Shanum mengangguk dengan wajah imutnya agar sang ayah tak murka
"Kamu mau ayah kawinin apa"
Bukan shanum yang menjawab tapi mirza lah yang menjawab dengan antusias
"Mau yah..mau banget malahan"
"Iya sana kawin sama si embek"
"Yah ayah kirain"
"Ngarep loe ketinggian Zha...haha"
Olokan dari ghaydan mendapat hadiah lemparan krikil dari mirza...dan ghaydan semakin mengolok dengan menjulurkan lidahnya
"Gak kena wle...wle...gak kena"
Karena waktu sudah semakin siang...mereka berkumpul makan siang bersama di saung belakang rumah dengan pemandangan sawah dan empang milik varo
"Pemandangan yang tak pernah didapat kalau lagi di jakarta"
"Iya menenangkan banget"
"Inilah suasana yang sangat gue rindu saat gue udah penat dengan rutinitas yang membosankan"
"Iya loe bener banget Rash"
Dikesempatan ini juga mirza ingin meminta maaf atas sikap keluarganya yang menyakiti hati arash
"Rash gue mau minta maaf ya atas kejadian waktu itu...keluarga gue sangat keterlaluan...gue malu Rash"

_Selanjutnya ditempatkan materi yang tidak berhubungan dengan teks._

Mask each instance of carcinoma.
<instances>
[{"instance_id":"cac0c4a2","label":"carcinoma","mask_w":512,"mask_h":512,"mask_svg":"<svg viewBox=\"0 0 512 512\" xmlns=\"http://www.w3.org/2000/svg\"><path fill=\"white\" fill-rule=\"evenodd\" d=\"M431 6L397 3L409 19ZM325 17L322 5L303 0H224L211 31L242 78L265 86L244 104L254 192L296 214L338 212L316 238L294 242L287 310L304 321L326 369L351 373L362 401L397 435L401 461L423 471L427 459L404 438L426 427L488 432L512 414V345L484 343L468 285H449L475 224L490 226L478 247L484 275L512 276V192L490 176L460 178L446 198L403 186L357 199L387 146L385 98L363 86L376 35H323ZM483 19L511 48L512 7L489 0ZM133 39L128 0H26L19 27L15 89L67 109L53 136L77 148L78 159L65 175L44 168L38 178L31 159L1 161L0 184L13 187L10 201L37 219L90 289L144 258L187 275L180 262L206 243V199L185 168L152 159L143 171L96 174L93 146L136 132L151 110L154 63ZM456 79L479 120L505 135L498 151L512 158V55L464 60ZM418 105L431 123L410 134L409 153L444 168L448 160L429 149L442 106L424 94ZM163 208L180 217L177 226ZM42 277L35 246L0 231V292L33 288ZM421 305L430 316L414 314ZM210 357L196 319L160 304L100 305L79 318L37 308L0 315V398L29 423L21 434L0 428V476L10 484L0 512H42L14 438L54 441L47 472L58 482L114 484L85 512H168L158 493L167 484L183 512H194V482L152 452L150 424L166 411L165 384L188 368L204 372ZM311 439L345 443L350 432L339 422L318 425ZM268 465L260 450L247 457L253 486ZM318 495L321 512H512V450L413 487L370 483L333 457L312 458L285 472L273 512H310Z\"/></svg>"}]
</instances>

Arash tersenyum menanggapi perminta maafan mirza yang mewakili keluarganya
"Zha sans aja...gue gak masalah mungkin malika bukan jodoh gue...gue gapapa...asal malika bahagia gue sudah senang"
"Gue juga aslinya kecewa sama keluarga gue sendiri Rash"
"Gak usah loe pikirin Zha...oya loe tau siapa yang dijodohin sama malika"
"Gue juga belum tau rash...nanti saat liburan mereka baru dipertemukan..tapi gue sempat dengar kalau dia anak tunggal dan keluarganya dari malaysia"
"Oh ya sudah gapapa...sampaikan salam gue ke malika...gue juga minta maaf kalau gue mengecewakan dia"
"Apa loe gak ada keinginan buat ketemu adek gue"
"Nanti saja kalau dia sudah tenang"
"Ok lah...gue setuju"
Mereka meneruskan makan siang mereka...dengan bercanda dan tawa lepas mereka melupakan semua beban yang sedang mereka rasakan
"Semoga kita bisa selamanya seperti ini...siapapun nanti jodoh kita jangan peenah kita saling membenci...dimanapun kita nanti tinggal kita harus tetap saling berhubungan"
"Loe benar Ars....kita adalah saudara...saling menolong saling membantu....apapun yang terjadi persaudaraan kita abadi"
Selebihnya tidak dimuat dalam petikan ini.